1. Run gel to verify PCR made on August 24th.

Change RBS 25Aug2010.JPG

Lanes: 1) Green ladder; 2) pSB3K3 RBS-GFP FWD-J23101 REV (reaction 1); 3) pSB3K3 RBS-GFP FWD-J23101 REV (reaction 2); 4) Preffix FWD-Suffix REV; 5) Suffix FWD-J23101 REV; 6) RBS-GFP FWD-Suffix REV (Tube 5).

  • This PCR was succesful!! (at least reaction 1)

2. Purify PCR product from pSB3K3 RBS-GFP FWD-J23101 REV (reaction 2) using the High Pure PCR Product Purification Kit Roche.

3. Make restriction to purified PCR product with SpeI-XbaI.

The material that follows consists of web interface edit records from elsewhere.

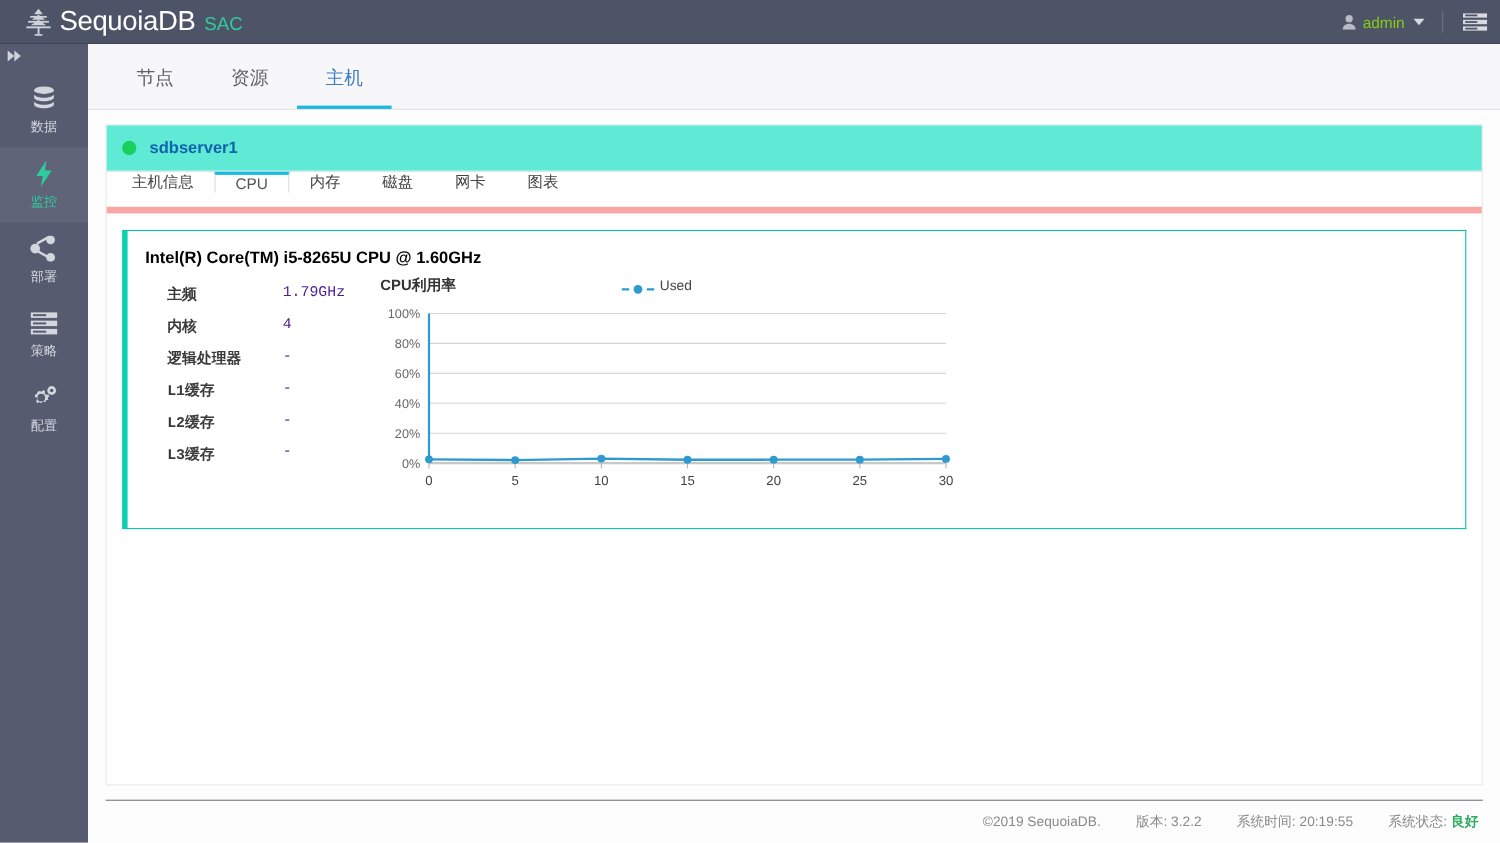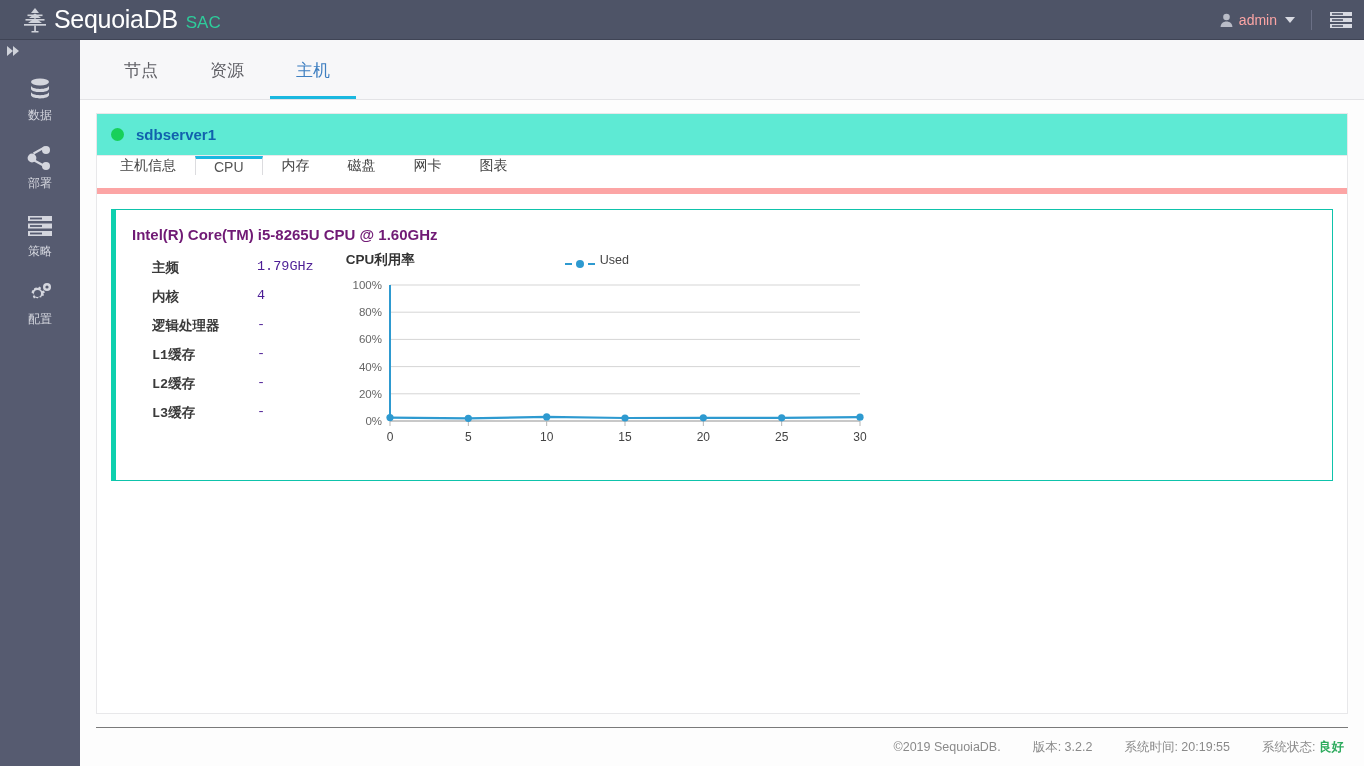--- a/index.html
+++ b/index.html
@@ -22,21 +22,21 @@
   .brand { display: flex; align-items: baseline; padding-left: 20px; }
   .brand-logo { width: 30px; height: 30px; margin-right: 4px; align-self: center; }
   .brand-name {
     font-size: 25px; color: #ffffff; letter-spacing: -0.3px;
     font-family: "Liberation Sans", sans-serif;
   }
   .brand-sac { font-size: 17px; color: #2ecc9b; margin-left: 8px; }
 
   .topbar-right {
     margin-left: auto; display: flex; align-items: center; height: 40px;
-    padding-right: 0px; color: #fca5a5; font-size: 14px;
+    padding-right: 0px; color: #84cc16; font-size: 14px;
   }
   .user-box { display: flex; align-items: center; gap: 6px; padding: 0 10px; cursor: pointer; }
   .user-icon { width: 13px; height: 14px; display: block; }
   .caret-down {
     width: 0; height: 0; border-left: 5px solid transparent;
     border-right: 5px solid transparent; border-top: 6px solid #d8dae2;
     margin-left: 2px;
   }
   .top-sep { width: 1px; height: 20px; background: #6b7086; margin: 0 6px; }
   .menu-btn {
@@ -96,21 +96,21 @@
   .tab.active {
     background: #ffffff; border-color: #dcdcdf; border-top: 3px solid #1bb8e0;
     margin-bottom: -1px; color: #555;
   }
 
   
   .cpu-card {
     margin: 15px 14px 0 14px; border: 1px solid #0ec3ab;
     border-left: 5px solid #0ed0ae; height: 272px; position: relative; background:#fff;
   }
-  .cpu-title { font-size: 15px; font-weight: bold; color: #701a75; padding: 16px 0 0 16px; }
+  .cpu-title { font-size: 15px; font-weight: bold; color: #000000; padding: 16px 0 0 16px; }
   .cpu-body { display: flex; }
   .cpu-specs { padding: 16px 0 0 36px; }
   .spec-row { display: flex; font-size: 13.5px; margin-bottom: 11px; font-family: Liberation Mono, monospace; }
   .spec-label { width: 105px; color: #3a3a3a; font-weight: bold; }
   .spec-value { color: #4c1d95; }
 
   
   .chart-wrap { position: relative; width: 560px; height: 220px; margin-left: 20px; margin-top: 8px; }
   .chart-header { display: flex; align-items: center; }
   .chart-title { font-size: 13.5px; font-weight: bold; color: #333; margin-left: 12px; }
@@ -195,20 +195,28 @@
         <g fill="#d4d6de">
           <ellipse cx="12" cy="5" rx="9" ry="3.4"></ellipse>
           <path d="M3 8.5c0 1.9 4 3.4 9 3.4s9-1.5 9-3.4v3.2c0 1.9-4 3.4-9 3.4s-9-1.5-9-3.4z"></path>
           <path d="M3 14.8c0 1.9 4 3.4 9 3.4s9-1.5 9-3.4V18c0 1.9-4 3.4-9 3.4S3 19.9 3 18z"></path>
         </g>
       </svg>
     </span>
     <span>数据</span>
   </div>
 
+  <div class="side-item active">
+    <span class="side-icon">
+      <svg width="20" height="26" viewBox="0 0 20 26">
+        <polygon points="12,1 3,15 9,15 7,25 17,10 11,10" fill="#2ecc9b"></polygon>
+      </svg>
+    </span>
+    <span>监控</span>
+  </div>
 
   <div class="side-item">
     <span class="side-icon">
       <svg width="26" height="24" viewBox="0 0 26 24">
         <g fill="#d4d6de">
           <circle cx="19" cy="4" r="4"></circle>
           <circle cx="5" cy="12" r="4.4"></circle>
           <circle cx="19" cy="20" r="4"></circle>
           <rect x="6" y="6.5" width="13" height="2.2" transform="rotate(-29 6 6.5)"></rect>
           <rect x="7" y="13" width="13" height="2.2" transform="rotate(29 7 13)"></rect>

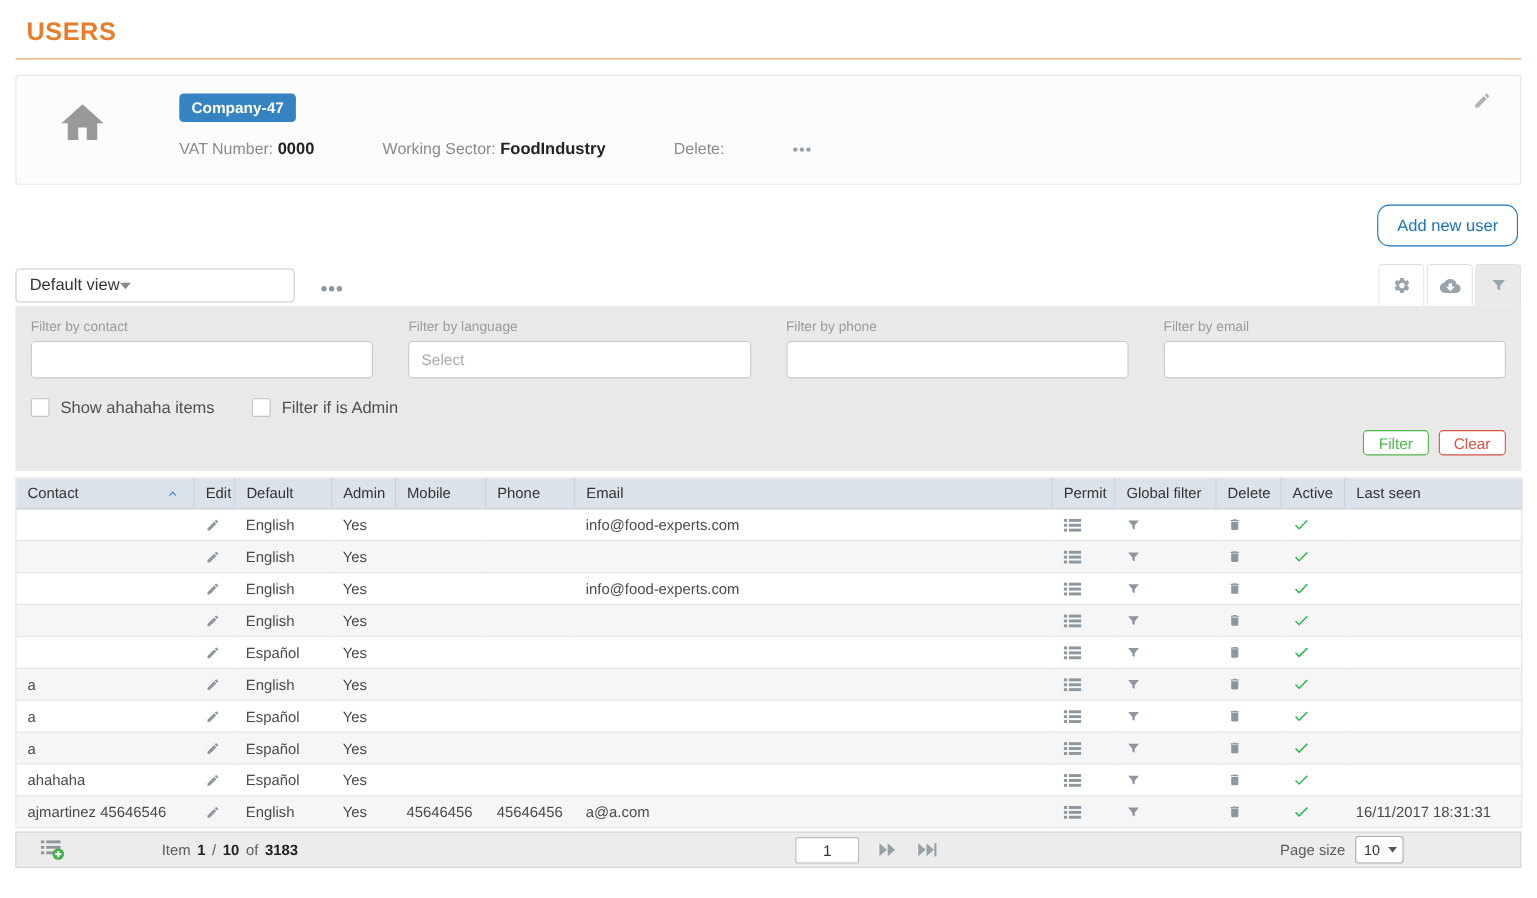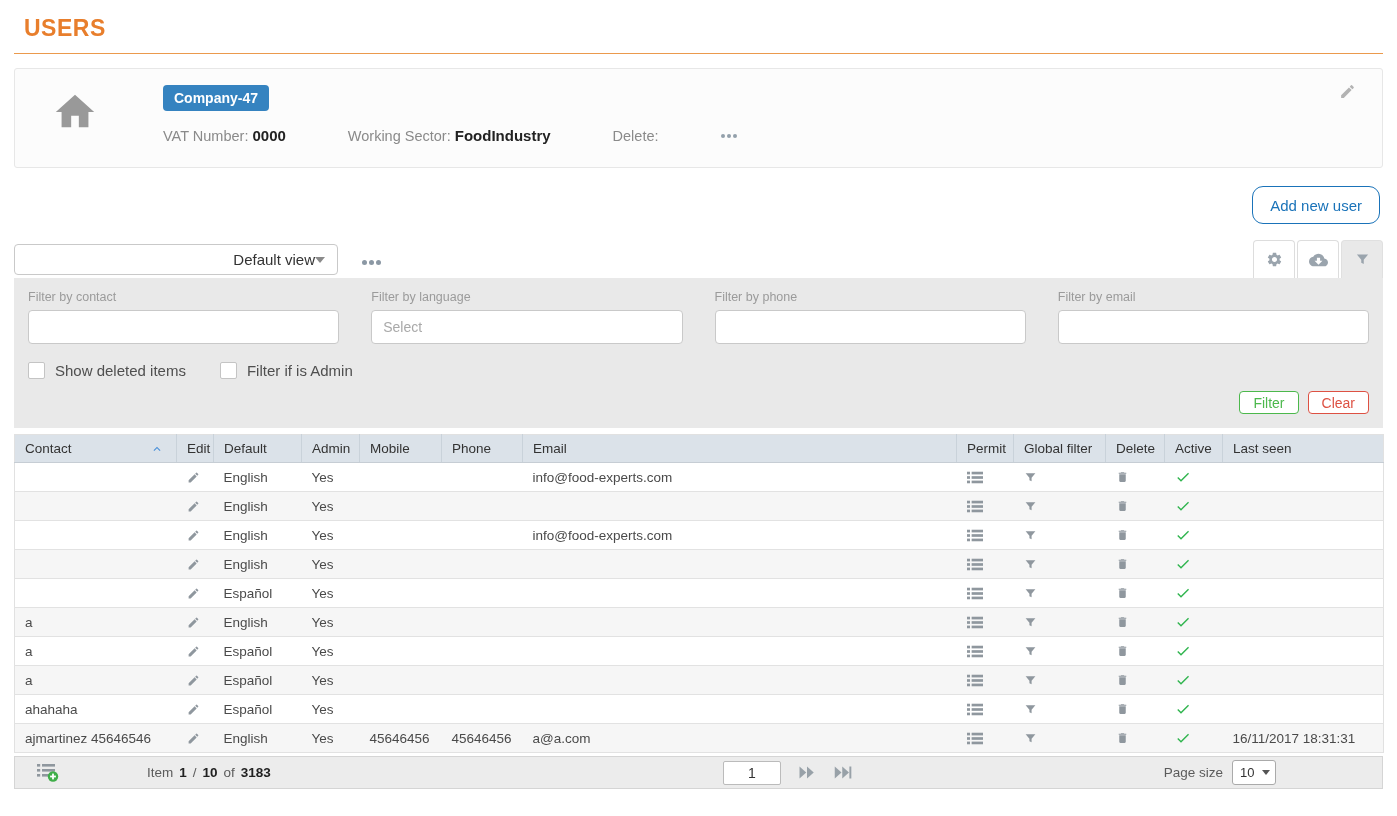--- a/index.html
+++ b/index.html
@@ -28,22 +28,22 @@
   .dots i { width:4px; height:4px; border-radius:50%; background:#93a0ab; display:block; }
   .dots.big i { width:5px; height:5px; background:#8b98a4; }
 
   
   .add-row { display:flex; justify-content:flex-end; margin:18px 17px 0; }
   .add-user { height:38px; padding:0 17px; background:#fff; border:1px solid #1a73b9; border-radius:11px;
     color:#1a73b9; font-size:15px; font-family:inherit; cursor:pointer; }
 
   
   .view-row { margin:16px 14px 0; display:flex; align-items:flex-end; height:38px; }
-  .view-select { width:324px; height:31px; margin-bottom:3px; background:#fff; border:1px solid #c9c9c9;
-    border-radius:4px; display:flex; align-items:center; justify-content:flex-end;
+  .view-select { width:254px; height:31px; margin-bottom:3px; background:#fff; border:1px solid #c9c9c9;
+    border-radius:4px; display:flex; align-items:center; justify-content:flex-start;
     padding:0 12px; font-size:15px; color:#333; cursor:pointer; }
   .caret-down { width:0; height:0; border-left:5px solid transparent; border-right:5px solid transparent;
     border-top:6px solid #8a8a8a; }
   .view-row .dots { margin:0 0 13px 24px; }
   .tabset { margin-left:auto; display:flex; }
   .tab { width:42px; height:38px; background:#fff; border:1px solid #ddd; border-bottom:none;
     border-radius:4px 4px 0 0; margin-left:2px; display:flex; align-items:center; justify-content:center;
     color:#9aa4ad; cursor:pointer; }
   .tab.active { background:#e9e9e9; border-color:#e0e0e0; }
 
@@ -186,21 +186,21 @@
         <input value="" style="">
       </div>
       <div class="field">
         <label>Filter by email</label>
         <input value="" style="">
       </div>
     </div>
     <div class="checks">
       <label class="check">
         <span class="box"></span>
-        <span>Show deleted items</span>
+        <span>Show ahahaha items</span>
       </label>
       <label class="check">
         <span class="box"></span>
         <span>Filter if is Admin</span>
       </label>
     </div>
     <div class="panel-actions">
       <button class="btn-filter">Filter</button>
       <button class="btn-clear">Clear</button>
     </div>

  • Double restriction methods:
DNA -> 5ul
Buffer 2 -> 2ul (10% of total volume)
BSA (required by PstI) -> 1ul
SpeI -> 1ul
XbaI -> 1ul
HPLC -> 10ul (to complete total volume of 20ul)
Incubate at 37ºC 3.5 hrs.

4. Make ligation of BBa_I20260 with the new RBS.

  • Ligation methods (Total volume 20ul):
DNA -> 5ul of p30-MinBP
Buffer for T4 DNA ligase 5X -> 4ul (Final concentration 20%)
T4 DNA ligase -> 1ul
HPLC -> Complete total volume (20ul)
Incubate overnight at 16ºC
Mix well (vortex) buffer and reaction tubes.